* [Problem details]: Scan the listing below for the word "middle" and copy every line that has it.

* [Record set]:
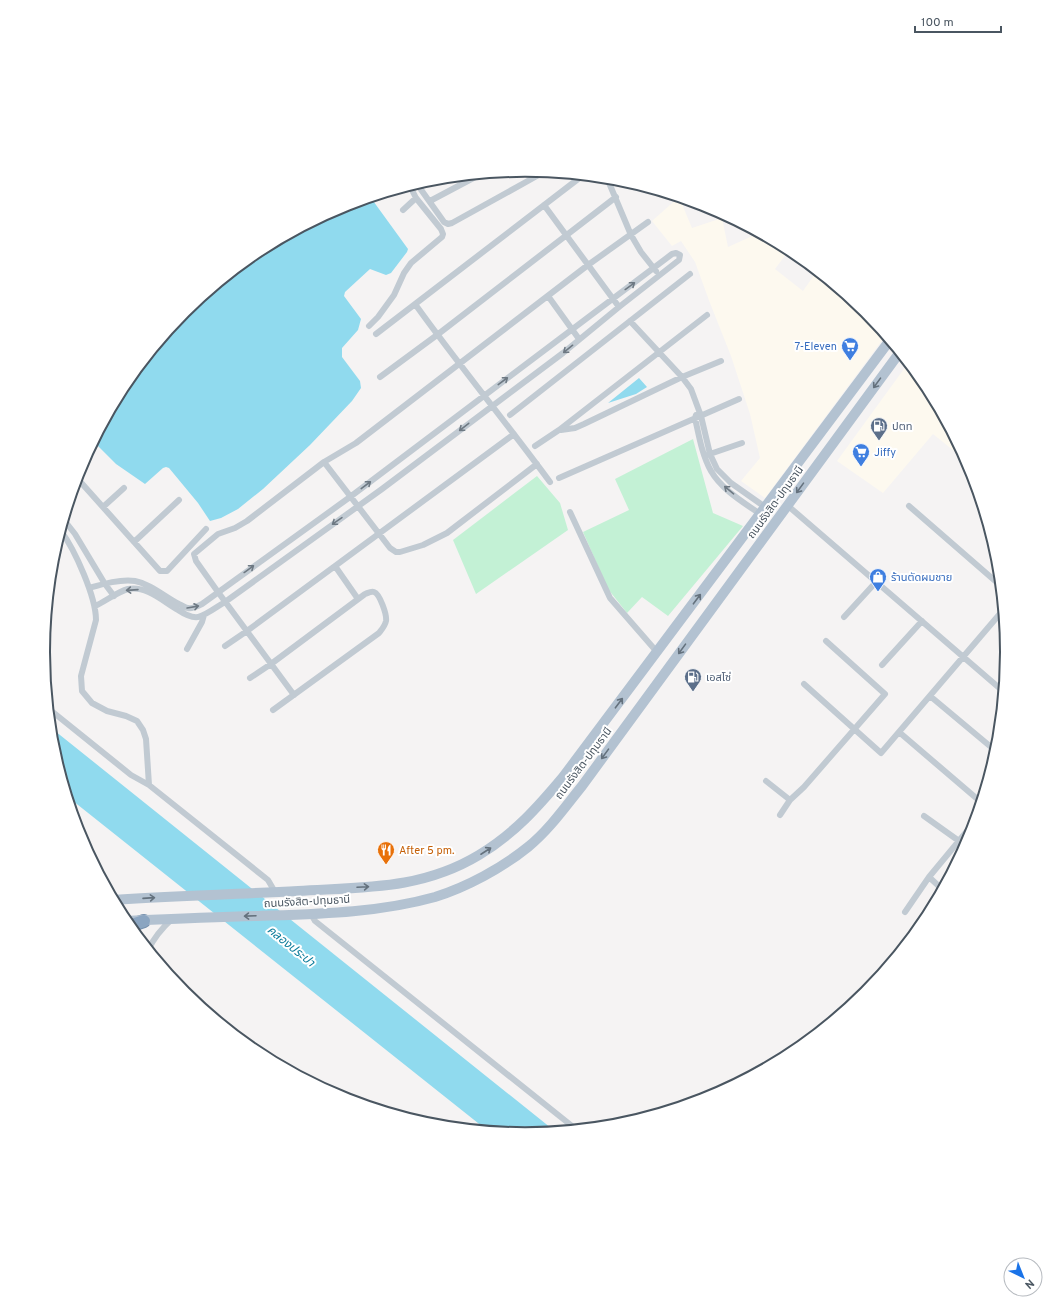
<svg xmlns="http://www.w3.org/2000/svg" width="1051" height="1305" font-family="Overpass,'Noto Sans Thai',sans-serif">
<rect width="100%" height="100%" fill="#f5f3f3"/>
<!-- commercial -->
<path fill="#fdf9ef" d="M679 197 692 228 722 218 728 247 759 233 790 249 775 269 803 291 817 271 867 311 886 335 765 498 741 481 760 458 750 414 731 356 710 303 695 262 681 241 672 246 652 221Z
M909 362 927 385 969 463 933 434 883 493 837 461Z"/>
<!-- green -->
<path fill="#c3f1d5" d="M693 439 713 513 743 526 668 616 642 597 627 613 608 589 583 532 629 510 615 479Z
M537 476 560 503 568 530 476 594 453 540Z"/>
<!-- water -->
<path fill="#90daee" d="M371 198 408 249 407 252 391 273 386 275 370 269 345 292 344 296 361 319 358 330 342 348V357L360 381 361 388 352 401 310 445 263 489 238 509 221 518 210 521 198 503 169 468 166 467 163 468 145 484 116 464 94 442 124 384 184 311 258 251 341 207Z
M639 378 647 387 636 394 608 403Z
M50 727 556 1132 525 1135 488 1131 68 797 52 746Z"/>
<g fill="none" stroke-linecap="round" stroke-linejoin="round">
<!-- highway casing -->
<g stroke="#7690ad" stroke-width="14">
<path id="highway" d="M130 927 132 925 144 921"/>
</g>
<!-- street -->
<path stroke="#c1cad2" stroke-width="6" d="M607 178 631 235 641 252 656 271
M417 184 444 222 448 224 452 223 544 172
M430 201 479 175
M544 205 619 307
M403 210 416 198
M548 296 579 339
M415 304C458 364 506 422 550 482
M630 321 682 377 691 389 701 416 710 454 717 469 731 483 765 507
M369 326 378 317 394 295 404 273 411 263 442 237 443 234 441 229 416 198 410 186
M376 334 582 176
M380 377 437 335 616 197
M510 415 690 274
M696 415 695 418C699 436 702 455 711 471 722 490 743 502 760 514
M561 430 575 428 584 424 682 377 721 361
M535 446 559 430 707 315
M707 455 742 443
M324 462 390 548 396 552H400L423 545 447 533 537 464
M77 478 160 571H167L206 529
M559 478 739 399
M787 505 1004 692
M909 506 1001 586
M103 507 124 488
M570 512 610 598 657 652
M64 520 75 534 105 584 114 596
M61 531C75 550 96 597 96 620L81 676 82 691 92 703 107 711 126 716 137 721 143 730 146 739 149 785 268 880 275 892
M134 542 179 500
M335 566 358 599
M89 588C103 584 120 579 135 581 151 584 165 597 179 604 182 605 185 608 188 608 192 609 198 606 202 604L350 497 672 254 676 253 680 255 679 260 619 307 563 353 382 489 225 602C218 606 205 616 198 617 191 618 184 614 178 610 164 602 146 585 128 589 117 592 106 601 95 606
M844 617 876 582
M225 646 247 631 514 434
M187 649 202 622 204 615
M882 665 922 621
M250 678 271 664 365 594C368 593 371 591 374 592 380 594 387 615 386 621 385 626 382 629 379 633L273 710
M804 684 881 753 1004 609
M294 695 218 592 196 561 194 554 218 534 235 528 247 521 324 462 356 443 588 265 648 222
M930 696 997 752
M49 709 131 775 149 785
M899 732 982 803
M766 781 790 800
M780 815 790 800 804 787 885 694 826 641
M924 816 959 841 966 847
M929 877 943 890
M905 912 929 877 977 819
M311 914 315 921 577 1130
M148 950C154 938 162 928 172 919"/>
<!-- primary -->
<path stroke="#b3c2d1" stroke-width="10" d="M113 900C175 896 236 894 298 891 363 887 421 890 479 855 515 833 537 808 563 777L890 340
M125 921C169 919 214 917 258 916 317 914 378 913 435 897 467 887 502 868 528 847 549 830 565 807 582 786L900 352"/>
<!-- highway -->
<use href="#highway" stroke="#8ba5c1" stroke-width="12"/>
</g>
<!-- one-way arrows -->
<defs><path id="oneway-shaft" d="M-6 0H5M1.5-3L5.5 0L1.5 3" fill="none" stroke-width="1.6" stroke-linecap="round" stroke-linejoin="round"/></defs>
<g stroke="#6e7983">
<use href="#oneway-shaft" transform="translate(630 286) rotate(-36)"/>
<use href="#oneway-shaft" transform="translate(568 349) rotate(141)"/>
<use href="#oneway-shaft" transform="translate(503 381) rotate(-37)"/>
<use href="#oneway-shaft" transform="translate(464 427) rotate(142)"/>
<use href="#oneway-shaft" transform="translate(366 485) rotate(-37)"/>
<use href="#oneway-shaft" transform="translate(729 490) rotate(-140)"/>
<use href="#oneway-shaft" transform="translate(337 521) rotate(145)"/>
<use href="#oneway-shaft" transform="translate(249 569) rotate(-36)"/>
<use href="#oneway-shaft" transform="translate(132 590) rotate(176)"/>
<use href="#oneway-shaft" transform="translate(193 607) rotate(-10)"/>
</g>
<g stroke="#64717d">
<use href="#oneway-shaft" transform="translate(877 383) rotate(126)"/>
<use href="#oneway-shaft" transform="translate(800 488) rotate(126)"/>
<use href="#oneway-shaft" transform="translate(697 599) rotate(-53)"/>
<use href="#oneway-shaft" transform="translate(682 649) rotate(126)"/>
<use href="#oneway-shaft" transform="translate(619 703) rotate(-53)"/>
<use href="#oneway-shaft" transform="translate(605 754) rotate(126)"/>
<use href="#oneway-shaft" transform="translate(486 851) rotate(-33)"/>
<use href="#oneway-shaft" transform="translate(363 887) rotate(-3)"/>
<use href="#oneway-shaft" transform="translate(149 898) rotate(-4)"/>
<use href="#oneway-shaft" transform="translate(250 916) rotate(178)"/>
</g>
<!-- icons -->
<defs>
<g id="supermarket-pin" transform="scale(0.9)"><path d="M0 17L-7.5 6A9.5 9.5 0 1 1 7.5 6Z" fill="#3f7fe0" stroke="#fff"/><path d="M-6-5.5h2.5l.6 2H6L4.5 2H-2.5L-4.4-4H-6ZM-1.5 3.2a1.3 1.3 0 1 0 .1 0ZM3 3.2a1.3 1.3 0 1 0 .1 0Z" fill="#fff"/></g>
<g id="fuel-pin" transform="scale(0.9)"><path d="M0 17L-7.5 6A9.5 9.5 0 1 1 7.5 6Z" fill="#5c6f8a" stroke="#fff"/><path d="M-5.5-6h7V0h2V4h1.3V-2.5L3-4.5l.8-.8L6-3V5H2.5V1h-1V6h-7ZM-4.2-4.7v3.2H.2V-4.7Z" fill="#fff"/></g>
<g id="shop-pin" transform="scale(0.9)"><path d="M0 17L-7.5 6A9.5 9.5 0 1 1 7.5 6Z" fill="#3f7fe0" stroke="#fff"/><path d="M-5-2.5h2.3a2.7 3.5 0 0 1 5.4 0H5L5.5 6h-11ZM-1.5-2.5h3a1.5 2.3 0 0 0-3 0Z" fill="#fff"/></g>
<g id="restaurant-pin" transform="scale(0.9)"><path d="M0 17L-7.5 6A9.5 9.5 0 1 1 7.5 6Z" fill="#e8710a" stroke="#fff"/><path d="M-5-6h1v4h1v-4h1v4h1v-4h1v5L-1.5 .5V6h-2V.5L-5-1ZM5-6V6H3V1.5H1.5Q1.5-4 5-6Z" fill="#fff"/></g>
</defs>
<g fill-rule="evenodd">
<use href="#supermarket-pin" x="850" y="346"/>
<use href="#fuel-pin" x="879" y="426"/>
<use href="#supermarket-pin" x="861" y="452"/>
<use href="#shop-pin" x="878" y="577"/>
<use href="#fuel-pin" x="693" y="677"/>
<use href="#restaurant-pin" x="386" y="850"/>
</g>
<g text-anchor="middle" stroke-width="4" stroke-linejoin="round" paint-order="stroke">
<!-- shop labels -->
<g font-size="11" fill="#366cbe" stroke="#fff" text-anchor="start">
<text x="837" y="350" text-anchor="end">7-Eleven</text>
<text x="874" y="456">Jiffy</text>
<text x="891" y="581">ร้านตัดผมชาย</text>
</g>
<!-- service labels -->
<g font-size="11" fill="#4e5e75" stroke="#fff" text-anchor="start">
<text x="892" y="430">ปตท</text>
<text x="706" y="681">เอสโซ่</text>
</g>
<!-- street labels -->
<g font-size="11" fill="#4a5661" stroke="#fff">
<text transform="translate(775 502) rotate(-54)" y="4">ถนนรังสิต-ปทุมธานี</text>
<text transform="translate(583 763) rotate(-53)" y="4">ถนนรังสิต-ปทุมธานี</text>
<text transform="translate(307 901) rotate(-3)" y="4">ถนนรังสิต-ปทุมธานี</text>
</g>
<!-- food labels -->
<g font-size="11" fill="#c56008" stroke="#fff" text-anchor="start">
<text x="399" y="854">After 5 pm.</text>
</g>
<!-- water labels -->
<g font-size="12" font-style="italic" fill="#0c7c9b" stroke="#fff">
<text transform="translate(291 946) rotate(39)" y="4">คลองประปา</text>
</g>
</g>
<!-- crop -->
<path d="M0 0H1051V1305H0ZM50 652a475 475 0 1 1 950 0a475 475 0 1 1-950 0Z" fill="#fff" fill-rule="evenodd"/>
<path fill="none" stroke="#4a5661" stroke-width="2" d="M50 652a475 475 0 1 1 950 0a475 475 0 1 1-950 0Z"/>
<!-- north arrow -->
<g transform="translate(1023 1277) rotate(137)"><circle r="19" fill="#ffffff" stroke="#b7bbc0"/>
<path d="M0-3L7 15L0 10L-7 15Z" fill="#1a73e8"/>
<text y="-6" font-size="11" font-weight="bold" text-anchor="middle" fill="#4a5661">N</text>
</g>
<!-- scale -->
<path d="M915 26v6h86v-6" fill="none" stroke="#4a5661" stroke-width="2"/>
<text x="921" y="26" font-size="12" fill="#4a5661" stroke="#ffffff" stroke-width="3" paint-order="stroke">100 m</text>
</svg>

* [Solution to the exercise]:
<g text-anchor="middle" stroke-width="4" stroke-linejoin="round" paint-order="stroke">
<text y="-6" font-size="11" font-weight="bold" text-anchor="middle" fill="#4a5661">N</text>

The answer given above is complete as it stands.